» **WHAT TO WORK ON**
1. According to the page on ISCB's Communities of Special Interest, why is the range of topics relevant to 3DSIG so wide?
2. Extend the page on ISCB's Communities of Special Interest, picking up right after its final sentence.

» **PAGE EXCERPT**
*** Block opens ***

Learn More About ISCB's Communities of Special Interest (COSIs)

ISCB Communities of Special Interest (COSIs) are member communities of shared interest that have self-organized and have multiple activities or interactions throughout the year, rather than solely meeting during the ISMB conference in the COSI track. An important goal of any COSI is to foster a topically-focused collaborative community wherein scientists communicate with one another on research problems and/or opportunities in specific areas of computational biology. Such communication is often in the form of meetings, but can also be through other social media tools that allow for vibrant participation in a virtual environment. If you are interested in starting an ISCB COSI please send your exploratory questions to Diane E. Kovats, ISCB Executive Director (This email address is being protected from spambots. You need JavaScript enabled to view it.).

The following COSIs are apart of ISMB 2018:

3DSIG: Structural Bioinformatics and Computational Biophysics
Bio-Ontologies
BioVis: Biological Data Visualization
CAMDA: Critical Assessment of Massive Data Analysis
Education: Computational Biology Education
Evolution and Comparative Genomics
Function: Protein Function Annotation
HitSeq: High-throughput Sequencing
MICROBIOME
MLCSB: Machine Learning in Computational and Systems Biology
NetBio: Network Biology
RegSys: Regulatory and Systems Genomics
RNA: Computational RNA Biology
SysMod: Computational Modeling of Biological Systems
TransMed: Translational Medical Informatics
VarI: Variant Interpretation

3DSIG: Structural Bioinformatics and Computational Biophysics

3DSIG is the go to event in structural bioinformatics and computational biophysics. It is impossible to fully understand biological systems without understanding the 3D structure of their constituting parts and their interactions. As such the topics relevant for 3DSIG are wide and include, but are not restricted to Structure-based drug discovery including polypharmacology and network pharmacology; Structure representation, classification and prediction; Structure-based function prediction; Docking, analysis, prediction and simulation of biomolecular interactions such as protein-protein, protein-ligand and protein-nucleic-acid; Protein dynamics and disorder; Evolution studied through structures; Application of structure to systems biology; Macromolecular assemblies; Structural genomics; 3D databases and data mining; Molecular visualization; Relevant methods of structure determination particularly hybrid methods; Prediction and analysis of protein domains; Membrane protein structure analysis and prediction; The structural basis of immunology.

*** Block closes ***

» **DATA EXCERPTS**
*** Block opens ***

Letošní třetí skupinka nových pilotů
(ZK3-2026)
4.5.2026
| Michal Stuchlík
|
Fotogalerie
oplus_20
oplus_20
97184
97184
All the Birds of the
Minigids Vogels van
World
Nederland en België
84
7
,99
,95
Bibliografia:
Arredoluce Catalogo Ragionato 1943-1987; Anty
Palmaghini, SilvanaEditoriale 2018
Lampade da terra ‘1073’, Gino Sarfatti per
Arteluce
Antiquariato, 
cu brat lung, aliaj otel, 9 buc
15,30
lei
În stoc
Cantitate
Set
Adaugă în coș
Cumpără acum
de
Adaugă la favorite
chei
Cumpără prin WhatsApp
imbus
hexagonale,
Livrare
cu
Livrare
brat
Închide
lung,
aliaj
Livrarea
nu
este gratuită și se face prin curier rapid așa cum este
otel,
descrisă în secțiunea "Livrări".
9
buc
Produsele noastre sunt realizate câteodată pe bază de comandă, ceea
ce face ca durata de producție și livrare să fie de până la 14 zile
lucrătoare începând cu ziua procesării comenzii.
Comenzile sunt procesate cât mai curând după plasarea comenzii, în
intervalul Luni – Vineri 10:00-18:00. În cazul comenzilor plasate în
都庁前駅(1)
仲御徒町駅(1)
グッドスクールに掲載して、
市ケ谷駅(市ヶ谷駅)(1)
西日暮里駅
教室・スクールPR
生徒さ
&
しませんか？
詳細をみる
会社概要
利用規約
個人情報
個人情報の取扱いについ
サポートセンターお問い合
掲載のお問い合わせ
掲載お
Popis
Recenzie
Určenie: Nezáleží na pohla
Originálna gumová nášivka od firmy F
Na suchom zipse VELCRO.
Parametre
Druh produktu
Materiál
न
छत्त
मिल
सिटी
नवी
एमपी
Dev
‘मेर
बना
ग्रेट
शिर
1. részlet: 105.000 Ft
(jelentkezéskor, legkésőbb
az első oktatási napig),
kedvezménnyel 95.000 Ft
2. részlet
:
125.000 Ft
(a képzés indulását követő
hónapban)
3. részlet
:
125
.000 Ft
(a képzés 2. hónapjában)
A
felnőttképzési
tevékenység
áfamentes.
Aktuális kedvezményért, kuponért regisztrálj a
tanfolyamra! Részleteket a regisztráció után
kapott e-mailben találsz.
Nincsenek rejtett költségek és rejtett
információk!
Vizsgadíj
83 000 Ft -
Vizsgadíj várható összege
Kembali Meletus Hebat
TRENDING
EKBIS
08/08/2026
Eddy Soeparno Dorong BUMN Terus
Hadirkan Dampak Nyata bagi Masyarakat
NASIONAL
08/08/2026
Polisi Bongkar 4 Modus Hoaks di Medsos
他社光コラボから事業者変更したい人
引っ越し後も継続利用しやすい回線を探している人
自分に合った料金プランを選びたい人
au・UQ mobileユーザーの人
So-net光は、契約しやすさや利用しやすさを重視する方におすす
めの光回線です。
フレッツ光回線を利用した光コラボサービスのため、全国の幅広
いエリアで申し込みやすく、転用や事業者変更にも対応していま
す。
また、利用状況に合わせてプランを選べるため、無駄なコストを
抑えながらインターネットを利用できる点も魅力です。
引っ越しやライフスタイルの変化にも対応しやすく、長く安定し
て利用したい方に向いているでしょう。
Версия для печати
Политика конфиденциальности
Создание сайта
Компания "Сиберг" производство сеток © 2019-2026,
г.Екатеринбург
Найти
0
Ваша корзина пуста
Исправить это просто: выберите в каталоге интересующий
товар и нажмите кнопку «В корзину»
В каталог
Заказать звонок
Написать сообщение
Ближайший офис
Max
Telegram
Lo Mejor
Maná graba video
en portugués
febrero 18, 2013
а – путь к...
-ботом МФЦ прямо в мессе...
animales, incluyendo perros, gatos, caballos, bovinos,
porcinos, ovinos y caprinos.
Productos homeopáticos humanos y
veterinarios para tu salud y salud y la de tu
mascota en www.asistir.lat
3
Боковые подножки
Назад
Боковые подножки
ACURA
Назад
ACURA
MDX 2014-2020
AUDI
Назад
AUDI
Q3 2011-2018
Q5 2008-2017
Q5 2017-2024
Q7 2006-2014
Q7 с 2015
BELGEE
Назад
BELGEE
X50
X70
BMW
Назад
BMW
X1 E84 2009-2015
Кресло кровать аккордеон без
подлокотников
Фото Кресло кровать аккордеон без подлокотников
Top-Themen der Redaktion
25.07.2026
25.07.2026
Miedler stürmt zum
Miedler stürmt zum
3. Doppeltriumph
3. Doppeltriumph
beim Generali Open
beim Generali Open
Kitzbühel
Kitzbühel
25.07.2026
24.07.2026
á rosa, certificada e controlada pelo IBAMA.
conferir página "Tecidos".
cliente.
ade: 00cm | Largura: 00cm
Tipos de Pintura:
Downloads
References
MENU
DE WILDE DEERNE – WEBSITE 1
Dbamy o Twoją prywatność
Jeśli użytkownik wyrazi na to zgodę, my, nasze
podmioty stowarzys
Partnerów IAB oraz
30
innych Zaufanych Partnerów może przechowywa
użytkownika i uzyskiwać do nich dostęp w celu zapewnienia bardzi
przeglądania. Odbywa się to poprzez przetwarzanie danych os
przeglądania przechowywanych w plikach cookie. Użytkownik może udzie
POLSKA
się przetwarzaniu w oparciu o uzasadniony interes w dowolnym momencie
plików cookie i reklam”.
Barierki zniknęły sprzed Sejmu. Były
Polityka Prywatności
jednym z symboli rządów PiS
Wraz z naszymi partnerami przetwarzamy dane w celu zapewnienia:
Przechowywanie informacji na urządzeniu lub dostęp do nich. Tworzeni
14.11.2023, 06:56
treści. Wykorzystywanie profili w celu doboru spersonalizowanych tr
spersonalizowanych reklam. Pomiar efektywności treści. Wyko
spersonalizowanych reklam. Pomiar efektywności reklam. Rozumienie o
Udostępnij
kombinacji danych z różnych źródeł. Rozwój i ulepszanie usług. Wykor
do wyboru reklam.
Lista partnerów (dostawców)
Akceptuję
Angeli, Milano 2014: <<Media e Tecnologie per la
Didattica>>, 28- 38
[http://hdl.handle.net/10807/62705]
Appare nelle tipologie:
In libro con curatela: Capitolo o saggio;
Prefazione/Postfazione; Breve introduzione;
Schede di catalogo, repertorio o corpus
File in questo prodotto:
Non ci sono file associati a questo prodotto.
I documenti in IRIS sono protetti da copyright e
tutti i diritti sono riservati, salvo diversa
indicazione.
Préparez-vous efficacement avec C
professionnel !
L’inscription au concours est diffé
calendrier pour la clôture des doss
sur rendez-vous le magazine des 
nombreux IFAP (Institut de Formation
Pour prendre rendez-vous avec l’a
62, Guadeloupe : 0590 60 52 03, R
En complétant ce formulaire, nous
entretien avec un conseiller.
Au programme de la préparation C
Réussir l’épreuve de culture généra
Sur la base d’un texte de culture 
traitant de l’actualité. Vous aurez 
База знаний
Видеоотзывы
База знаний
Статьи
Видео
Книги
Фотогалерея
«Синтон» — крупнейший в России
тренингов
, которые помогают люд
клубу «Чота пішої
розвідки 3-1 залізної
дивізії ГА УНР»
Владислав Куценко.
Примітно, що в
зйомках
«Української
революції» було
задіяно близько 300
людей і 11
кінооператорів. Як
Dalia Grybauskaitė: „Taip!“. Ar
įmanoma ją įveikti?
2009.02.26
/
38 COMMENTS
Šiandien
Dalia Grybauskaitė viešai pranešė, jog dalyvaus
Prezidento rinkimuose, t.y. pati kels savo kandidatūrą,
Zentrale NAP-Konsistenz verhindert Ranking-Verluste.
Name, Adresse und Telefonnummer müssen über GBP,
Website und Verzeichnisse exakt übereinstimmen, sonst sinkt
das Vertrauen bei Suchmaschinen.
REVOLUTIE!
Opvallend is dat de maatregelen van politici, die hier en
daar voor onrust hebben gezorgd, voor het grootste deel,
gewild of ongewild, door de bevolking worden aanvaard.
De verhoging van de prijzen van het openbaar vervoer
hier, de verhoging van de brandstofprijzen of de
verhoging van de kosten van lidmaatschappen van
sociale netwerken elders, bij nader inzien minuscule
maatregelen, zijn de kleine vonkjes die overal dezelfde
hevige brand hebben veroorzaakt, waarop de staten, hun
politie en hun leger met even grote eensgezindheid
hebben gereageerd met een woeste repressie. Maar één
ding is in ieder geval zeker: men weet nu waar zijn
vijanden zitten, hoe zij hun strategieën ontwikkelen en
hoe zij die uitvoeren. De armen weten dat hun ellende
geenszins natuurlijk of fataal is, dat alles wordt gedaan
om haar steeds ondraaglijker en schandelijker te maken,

*** Block closes ***

» **RESPONSES**
1. It is impossible to fully understand biological systems without understanding the 3D structure of their constituting parts and their interactions. As a result, the topics relevant to 3DSIG are wide.

2.
Bio-Ontologies

Bio-Ontologies Community of Special Interest Group (COSI) covers the latest and most innovative research in the application of ontologies and more generally the organisation, presentation and dissemination of knowledge in biomedicine and the life sciences. Bio-Ontologies provides a vibrant environment for reporting novel methods and sharing experiences on the construction and application of ontologies in health care and the life sciences. The informal nature of the COSI offers a constructive environment to nurture discussion of innovative and scientifically sound work that range from preliminary to completed, from both young and experienced investigators alike. Bio-Ontologies participants also benefit from a strongly interdisciplinary setting, where ISMB attendees intermingle with members from American Medical Informatics Association (AMIA) and the W3C’s Healthcare and Life Sciences interest group (HCLSIG), thereby increasing impact through broader dissemination and enabling new and exceptional collaborations.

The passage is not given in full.